1. I have plenty of money.
The main point of this is to recognize that God will provide whatever I need to accomplish His will. And, of course, whatever is not His will is never in my best interest, whether or not I can recognize how that can be. A secondary point of this is that the opposite of this belief – that I never have enough money – is a prescription for discontent, at best, and despair, at worst.
2. Changes don’t upset me.
Why should I resist change? There is no improvement without it. There is no growth without it. Indeed, there is no life without it. There are many things that do not change – truth, for example, never changes. God does not change. We are often not wise enough to calculate what should change and what should not, but we can be wise enough to deal with changes as they appear, as long as we don’t waste time resisting their actuality.
3. I don’t mind hard work.
By hard work I don’t mean physical effort that cripples us. I mean the kind of effort that strengthens us. That can be physical, mental, or a combination. Easy tasks seldom strengthen us or improve us in any way. It is the difficult tasks that help us grow, so we should embrace them, not avoid them.
4. I never worry or fret.
I had been aware that I was worrying about matters over which I had little control. Knowing that worrying itself accomplishes nothing didn’t seem to help me stop. So I began reminding myself once or twice a day that I never worry or fret. Eventually, I forgot about it, but then a fellow I had recently met made a comment that suggested he observed that I seemed to never worry about anything. Since then I have found many reasons not to worry or fret, and I have continued to remind myself of this truth every day.
5. I have no complaints.
Have you every noticed that people who complain a lot seldom seem content? Have you noticed that they seem to attract other complainers and repel contented people? It occurred to me that, even though other people don’t really listen to our complaints, we ourselves do, and it increases the disturbance within us. Complaining, like worrying, accomplishes nothing good, so I try to remember to avoid it at all times.
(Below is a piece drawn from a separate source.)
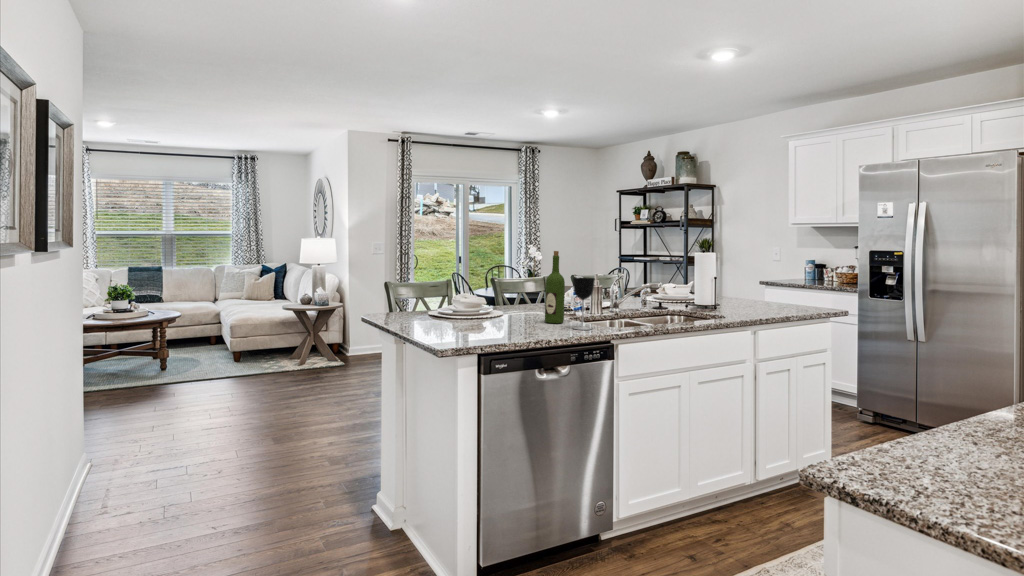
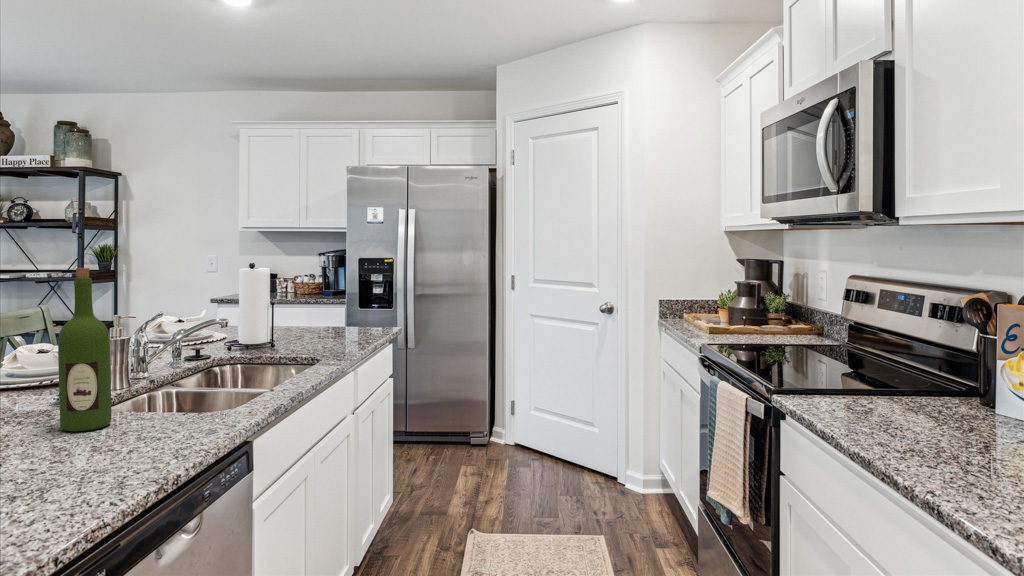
wine glass: present [573,277,595,330] -> none [157,320,206,431]

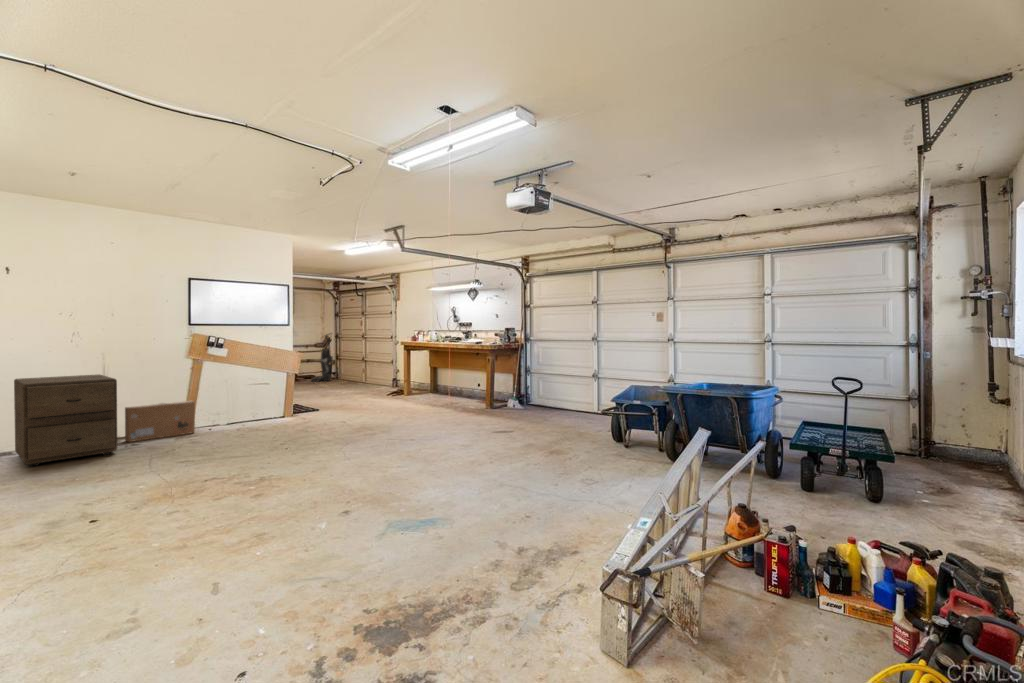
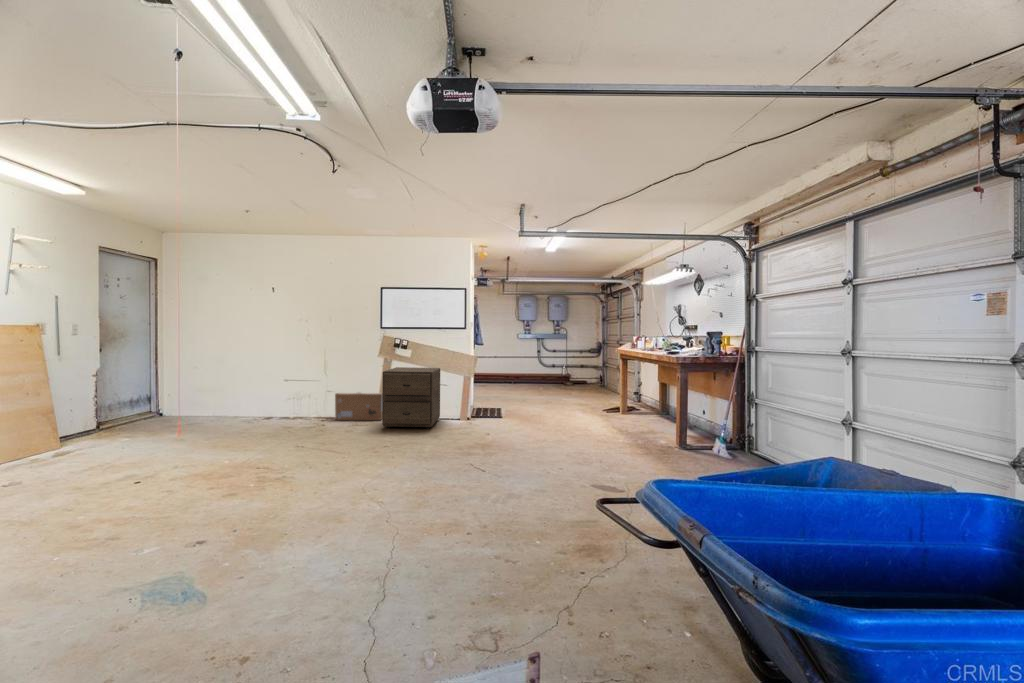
vacuum cleaner: present [311,334,333,382] -> none [580,338,602,387]
filing cabinet: present [14,374,117,466] -> present [382,367,440,429]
6. There is no reproach in me.
Reproach is defined in Webster as, “censure mingled with contempt; contumelious or opprobrious language toward any person; abusive reflections.” If I am critical of a person because of their choices, am I not being critical of the greatest gift of God, free will? And is that not a reproach toward God himself? All choices have consequences, primarily for the chooser, but also for others. All consequences are lessons; if you oppose the people you will reject the lessons.